Extrait de texte >>
La Presse Anarchiste

L’impuissance de l’État

De tout temps les lib­er­taires ont dénon­cé la Reli­gion, le Cap­i­tal­isme et l’É­tat qui engen­drent l’esclavage moral, l’esclavage économique et l’esclavage social.

En dépit de tous les maux que ces trois fléaux ont semés sur le monde, la con­science pop­u­laire — du moins dans sa majorité — n’en­trevoit pas la dis­pari­tion pos­si­ble de ces créa­tions par­a­sitaires et cer­tains vont même jusqu’à affirmer que nulle société ne saurait vivre sans leur secours.

En ce qui con­cerne l’É­tat, notam­ment, cette affir­ma­tion est col­portée avec une assur­ance d’au­tant plus grande qu’elle ne repose sur rien et que ceux qui répè­tent com­plaisam­ment cette solen­nelle âner­ie n’ont jamais pris soin d’é­tudi­er la question.

Ils n’ont pas même pris soin d’ou­vrir les yeux, les oreilles, et ce qu’ils ont d’en­ten­de­ment sur ce qui les entoure.

Matériel d'exercice >>
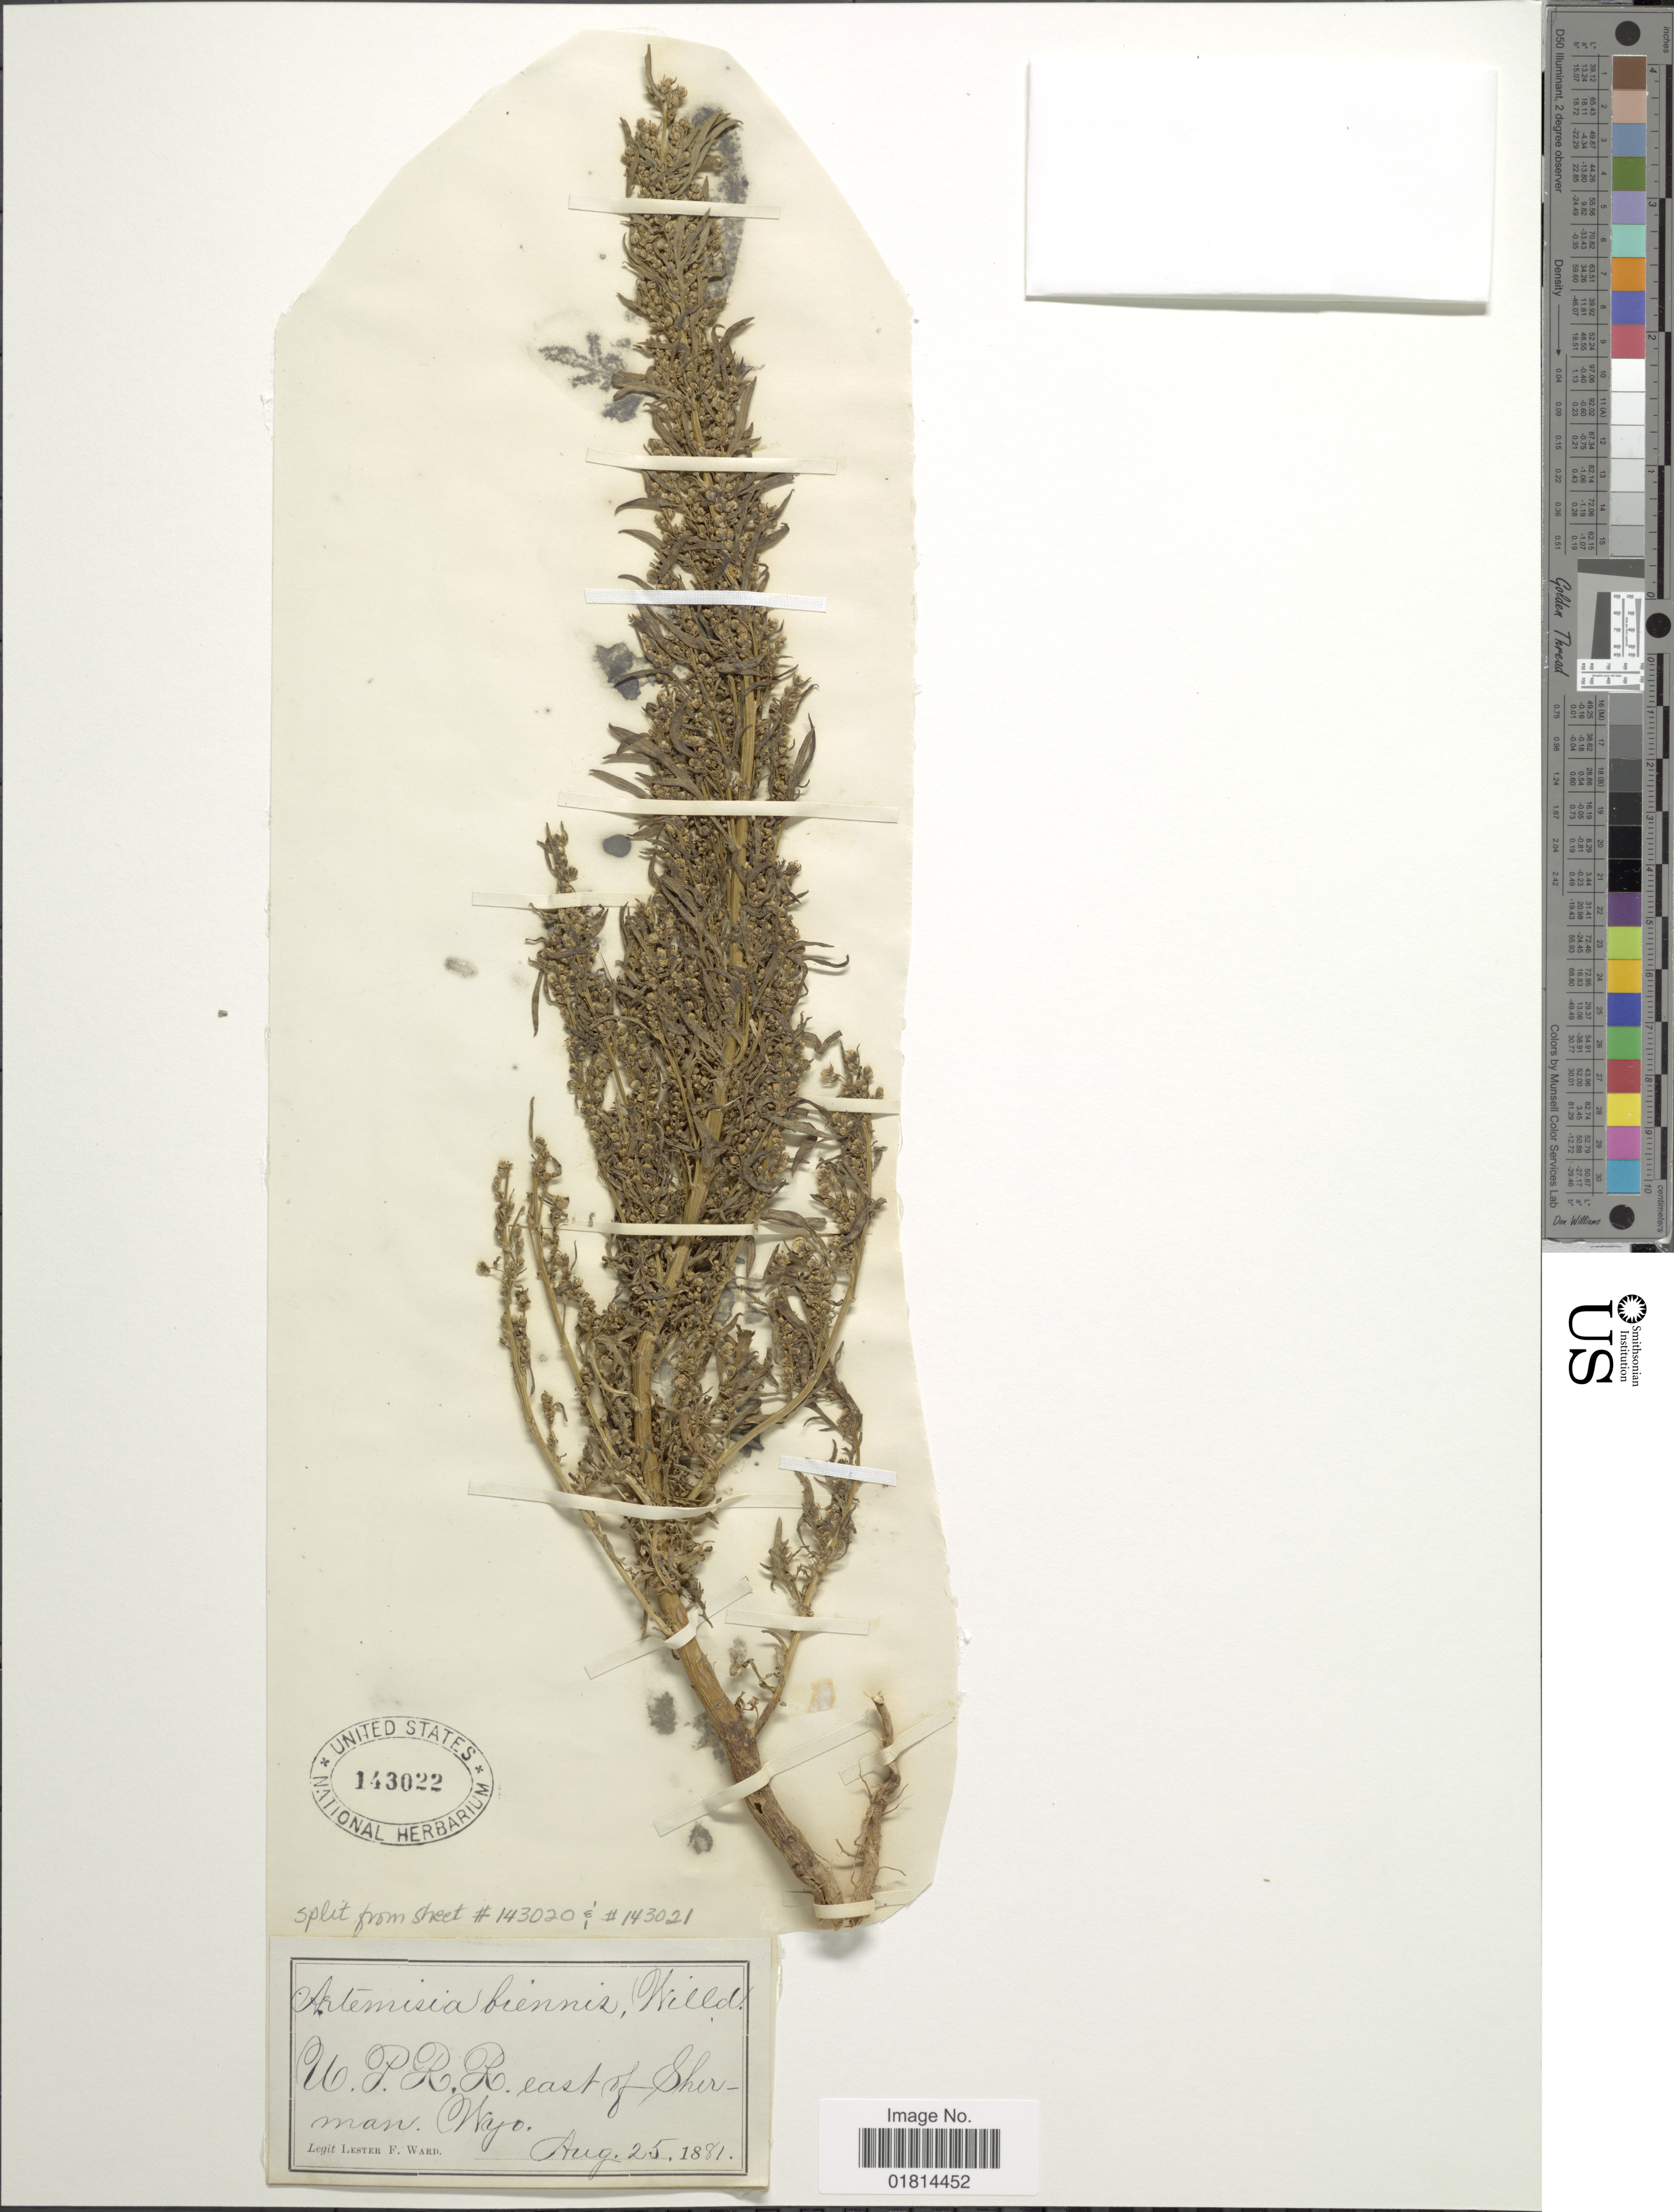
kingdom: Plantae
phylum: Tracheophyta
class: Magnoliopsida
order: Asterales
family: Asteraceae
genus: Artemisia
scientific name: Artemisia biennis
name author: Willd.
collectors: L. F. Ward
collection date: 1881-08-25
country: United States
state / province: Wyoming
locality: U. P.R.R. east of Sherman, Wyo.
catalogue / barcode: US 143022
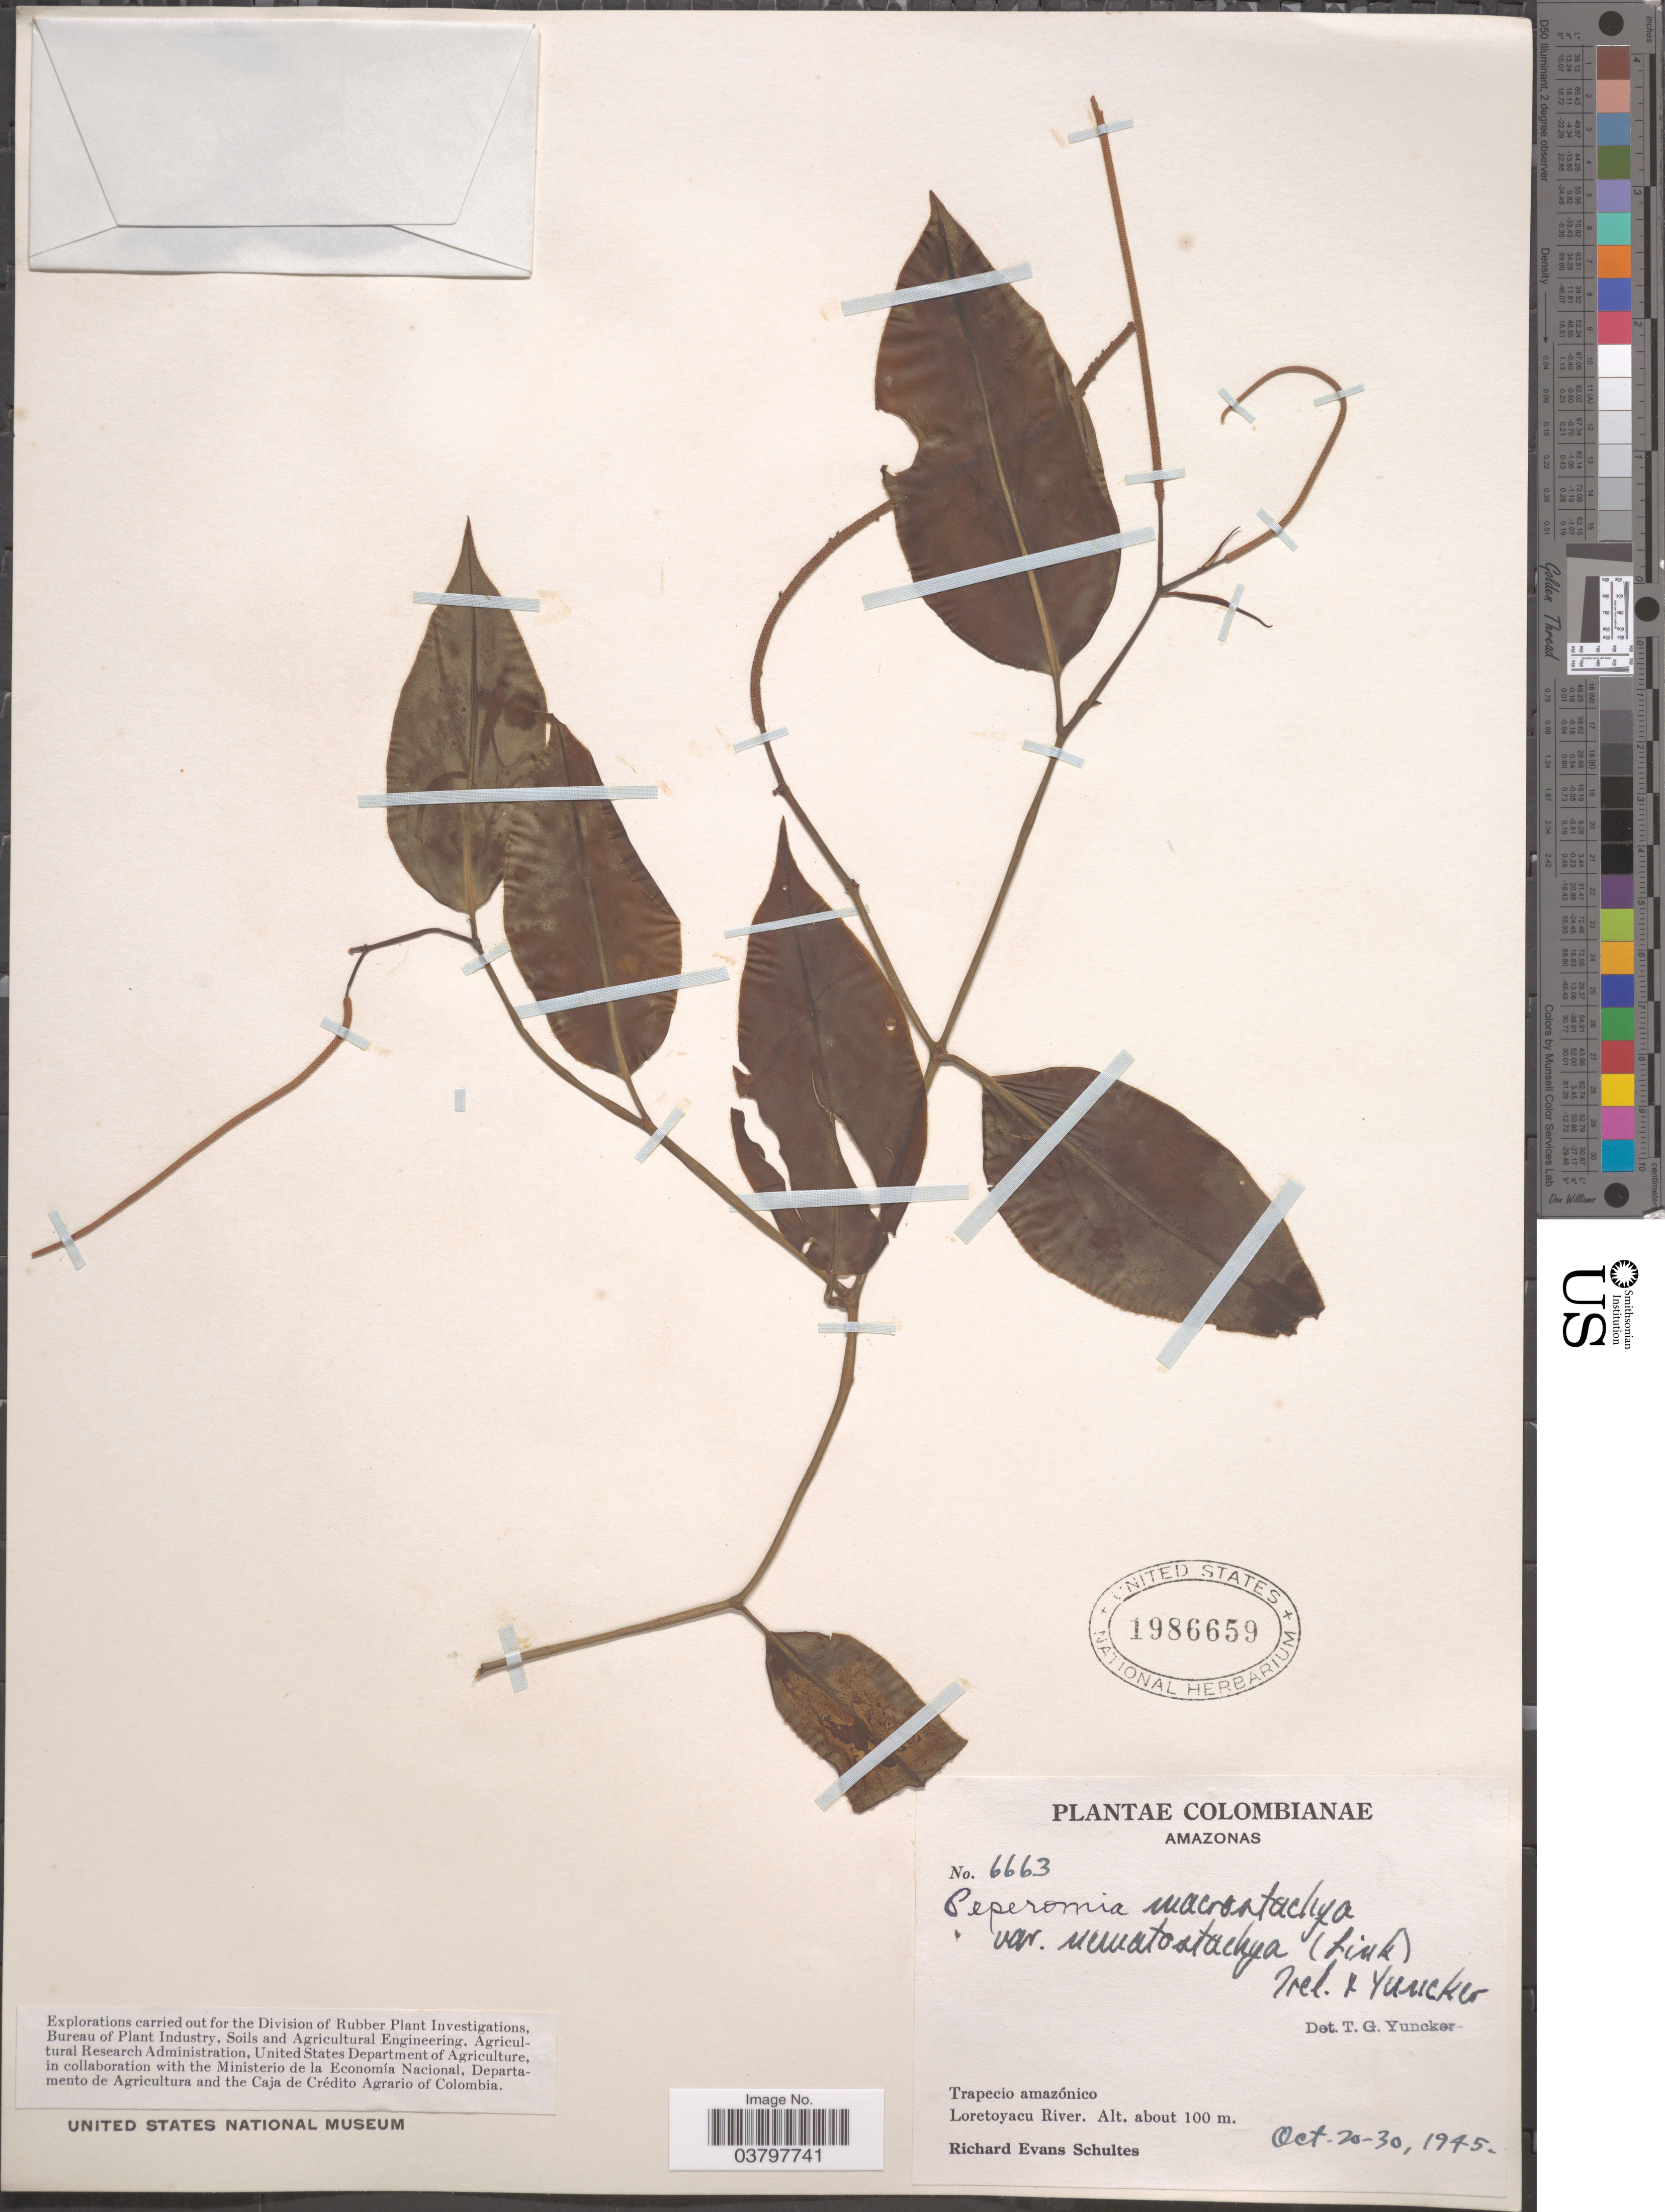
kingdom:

Consigne A >> D'après l'extrait sur l'impuissance de l'État, quelles trois choses les libertaires ont-ils de tout temps dénoncées ?
Consigne B >> Réécris en liste numérotée, sans les lignes vides, la partie des lignes de données qui commence à la ligne contenant "phylum: Tracheophyta" et va jusqu'à la dernière ligne de données, bornes comprises. Omets les images dans ta réponse.

Réponse rédigée A >> La Religion, le Capitalisme et l'État.

Réponse rédigée B >>
1. phylum: Tracheophyta
2. class: Magnoliopsida
3. order: Asterales
4. family: Asteraceae
5. genus: Artemisia
6. scientific name: Artemisia biennis
7. name author: Willd.
8. collectors: L. F. Ward
9. collection date: 1881-08-25
10. country: United States
11. state / province: Wyoming
12. locality: U. P.R.R. east of Sherman, Wyo.
13. catalogue / barcode: US 143022
14. kingdom:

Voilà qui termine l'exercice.